Definitions

An unmanned aerial vehicle (UAV), commonly known as a drone, is an aircraft without a human pilot on board. Its flight is controlled either autonomously by computers in the vehicle, or under the remote control of a pilot on the ground or in another vehicle.

There are a wide variety of drone shapes, sizes, configurations, and characteristics. Historically, UAVs were simple remotely piloted aircraft, but autonomous control is increasingly being employed.

They are deployed predominantly for military applications, but also used in a small but growing number of civil applications, such as policing, firefighting and nonmilitary security work, such as surveillance of pipelines. UAVs are often preferred for missions that are too "dull, dirty, or dangerous" for manned aircraft.[1]

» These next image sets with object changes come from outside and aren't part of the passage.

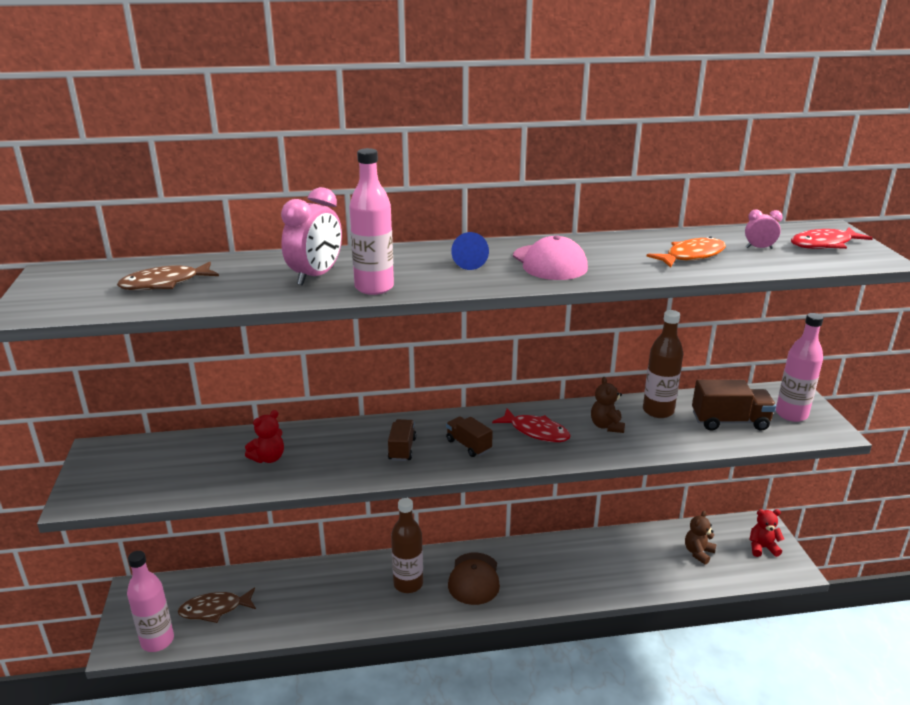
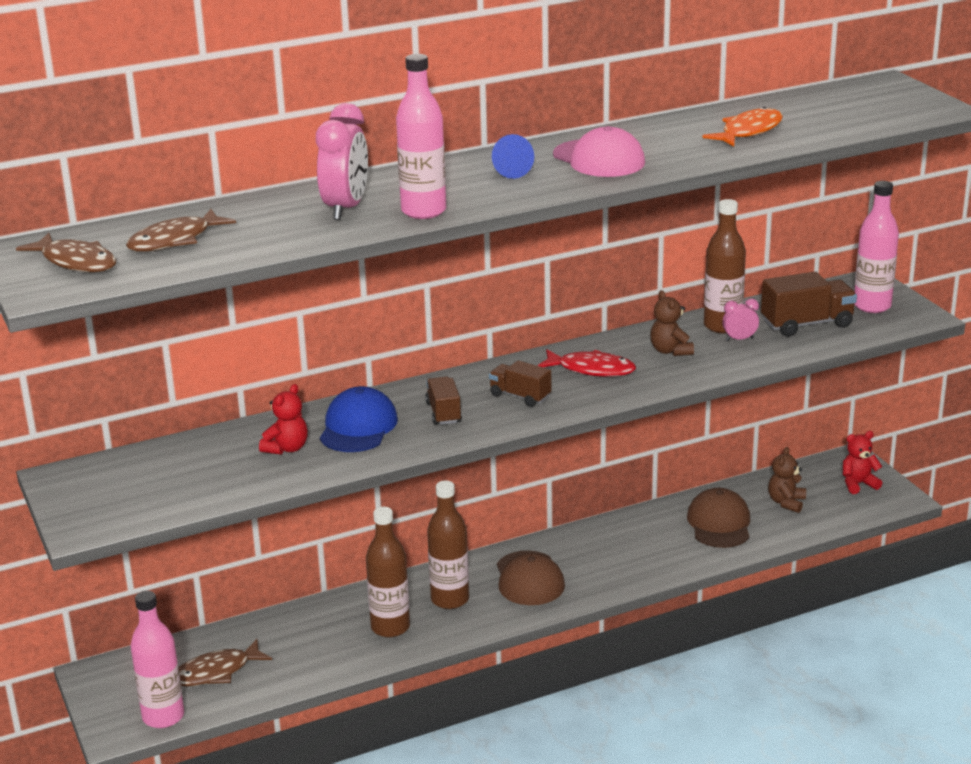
camera: 15 degrees left, 0 degrees up
pink clock [745,210,783,249] -> pink clock moved to [722,299,759,341]
red fish [791,227,873,249] -> none
none -> brown fish [16,233,116,272]
none -> blue cap [320,386,398,452]
none -> brown bottle [366,507,410,637]
none -> brown cap [687,488,750,548]

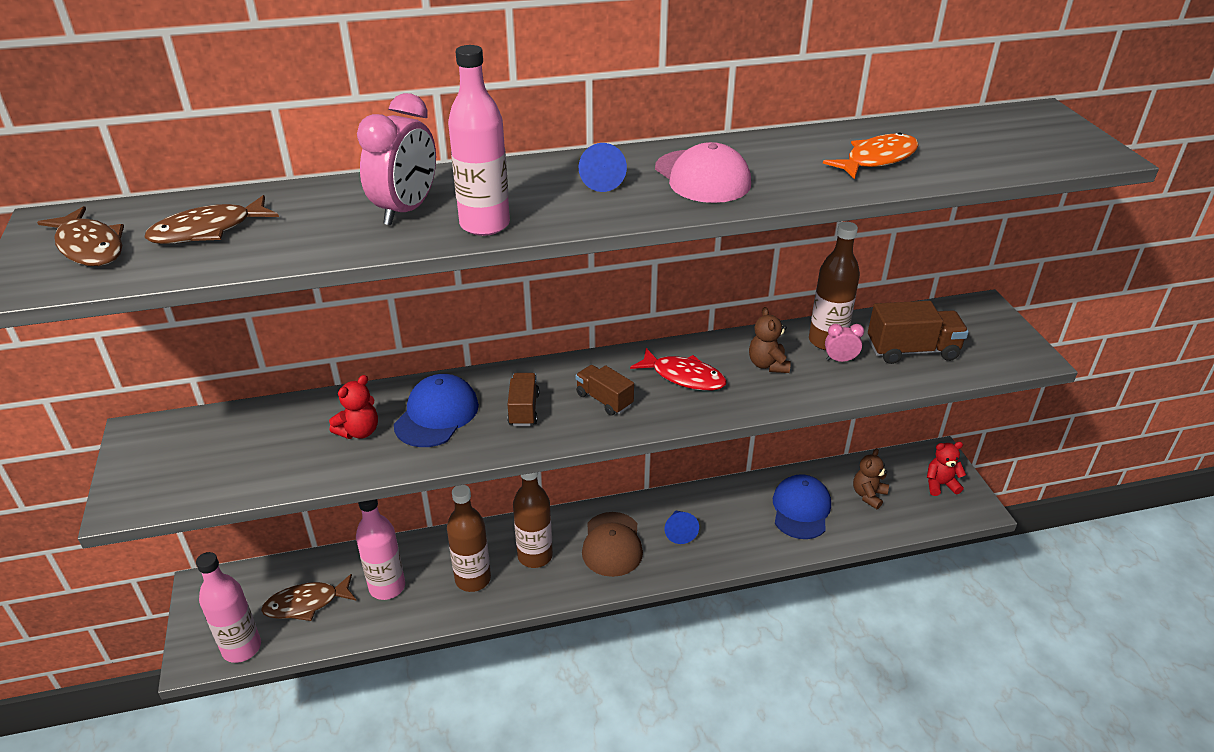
camera: 10 degrees right, 10 degrees up
brown cap [687,488,750,548] -> blue cap [773,474,831,539]
pink bottle [854,181,899,313] -> pink bottle moved to [356,499,405,600]
none -> blue cone [665,511,699,544]

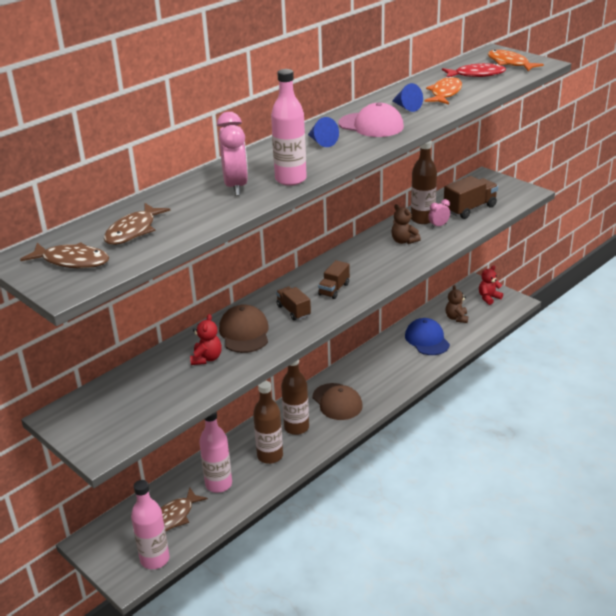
camera: 30 degrees left, 5 degrees down
blue cap [394,374,479,447] -> brown cap [219,304,269,353]
brown truck [575,365,634,416] -> brown truck turned 75 degrees counterclockwise [318,260,350,299]
red fish [630,348,727,391] -> red fish moved to [442,63,506,77]
blue cone [665,511,699,544] -> blue cone moved to [392,83,423,112]
none -> orange fish [488,50,544,71]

An unmanned ground vehicle (UGV) is a vehicle that operates while in contact with the ground and without an onboard human presence. UGVs can be used for many applications where it may be inconvenient, dangerous, or impossible to have a human operator present. Generally, the vehicle will have a set of sensors to observe the environment, and will either autonomously make decisions about its behavior or pass the information to a human operator at a different location who will control the vehicle through teleoperation.

The UGV is the land-based counterpart to unmanned air vehicles and remotely operated under water vehicles. Unmanned robotics are being actively developed for both civilian and military use to perform a variety of dull, dirty, and dangerous activities.[2]

The term unmanned surface vehicle (USV) or autonomous surface vehicle (ASV) refers to any vehicle that operates on the surface of the water without a crew. USVs have been tested since World War II but have been largely overshadowed. This is due to the fact the USVs have been classified as Autonomous Underwater Vehicles.[3]

An autonomous underwater vehicle (AUV) is a robot which travels underwater without requiring input from an operator. AUVs constitute part of a larger group of undersea systems known as unmanned underwater vehicle a classification that includes non-autonomous remotely operated underwater vehicles (ROVs) – controlled and powered from the surface by an operator/pilot via an umbilical or using remote control. In military applications AUVs are more often referred to simply as unmanned undersea vehicles (UUVs).[4]

Drones are male honeybees. They develop from eggs that have not been fertilized, and they cannot sting, since the worker bee's stinger is a modified ovipositor (an egg laying organ).[5]

An unmanned combat air vehicle (UCAV), also known as a combat drone or drone, is an unmanned air vehicle (UAV) that is armed with weaponry and has no onboard human pilot. Currently operational drones are predominantly under real-time human control.[6]